Tiffany Singh | Kalaidoscope: Abstract Aotearoa | Te Papa Museum of NZ

16.01.18

Abstract art is often presented as a 20th-century European invention, but Kaleidoscope turns that on its head and celebrates how the exploration of shape, colour, and pattern have captured our imaginations in the Pacific.

With toi whakairo (carving) by Anaha Te Rahui and an enormous Fijian masi (tapa cloth), alongside works by contemporary artists like Reuben Paterson and Richard Killeen, the exhibition offers four ways to think about and experience abstract art in New Zealand.

Sarah Farrar, Senior Art Curator at Te Papa says the exhibition focuses on leading New Zealand and Pacific artists and the ways they navigate and use abstraction for their own means in their work.

“We’re exploring what abstract art means here and now,” she says. “We live in a world of images – with the rise of Instagram, Pinterest, YouTube – images are part of how we make sense of the world.”

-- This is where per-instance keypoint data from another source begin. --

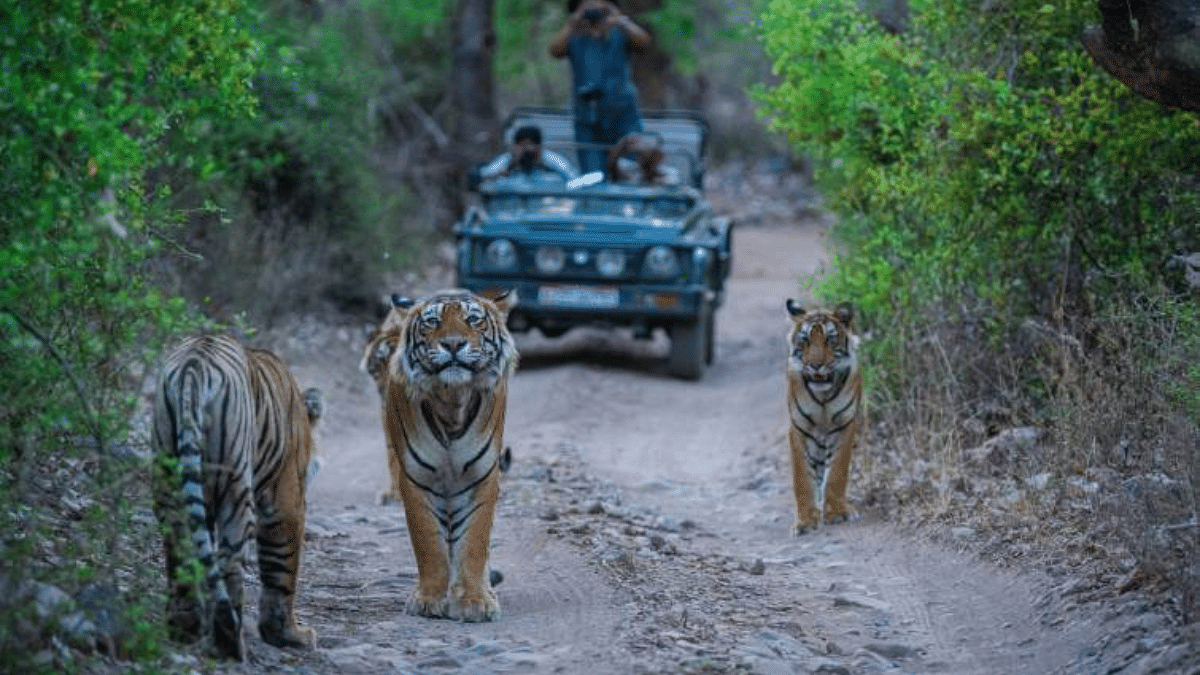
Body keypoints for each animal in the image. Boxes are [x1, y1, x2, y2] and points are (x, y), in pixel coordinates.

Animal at [150, 333, 324, 658]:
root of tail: (194, 365)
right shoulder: (286, 499)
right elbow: (282, 567)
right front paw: (289, 634)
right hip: (236, 487)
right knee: (227, 561)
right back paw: (229, 641)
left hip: (168, 477)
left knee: (182, 553)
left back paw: (186, 629)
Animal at [374, 285, 516, 619]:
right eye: (432, 322)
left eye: (473, 320)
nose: (453, 344)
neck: (453, 400)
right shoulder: (417, 478)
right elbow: (428, 541)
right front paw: (429, 600)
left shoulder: (481, 477)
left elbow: (475, 540)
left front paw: (475, 602)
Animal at [787, 296, 864, 533]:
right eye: (805, 340)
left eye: (830, 339)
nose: (816, 365)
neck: (823, 397)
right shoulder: (799, 429)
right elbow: (802, 478)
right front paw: (804, 522)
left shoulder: (844, 427)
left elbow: (837, 472)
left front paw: (837, 513)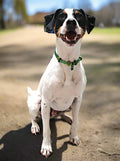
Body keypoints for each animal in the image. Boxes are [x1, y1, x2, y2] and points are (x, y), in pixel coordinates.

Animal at [26, 8, 95, 158]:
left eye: (79, 16)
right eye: (62, 17)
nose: (71, 22)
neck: (68, 62)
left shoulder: (78, 99)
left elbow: (76, 121)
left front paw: (73, 136)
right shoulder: (46, 101)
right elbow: (47, 129)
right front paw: (46, 147)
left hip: (68, 105)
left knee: (63, 114)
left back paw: (68, 118)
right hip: (36, 102)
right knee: (34, 118)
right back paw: (35, 126)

“Abstract art helps us learn to decode, understand and analyse these images. These are artworks that reward the act of simply looking and thinking, which is what art is about at its essence.”

TIFFANY SINGH will unveil a major new commissioned installation work for Te Papa Tongarewa Museum of New Zealand in mid-February as part of "Kaleidoscope: Abstract Aotearoa".

“It’s an exciting opportunity to make a work of this nature at this scale.  It will be an immersive sensory experience, where people can interact with and inform the artwork. It will become reflective of our wellbeing at a particular moment in time.”

“Expect colour, lots of colour!” she says. “But not in the way you might be used to experiencing colour in my work.”

The exhibition will open in March 2018.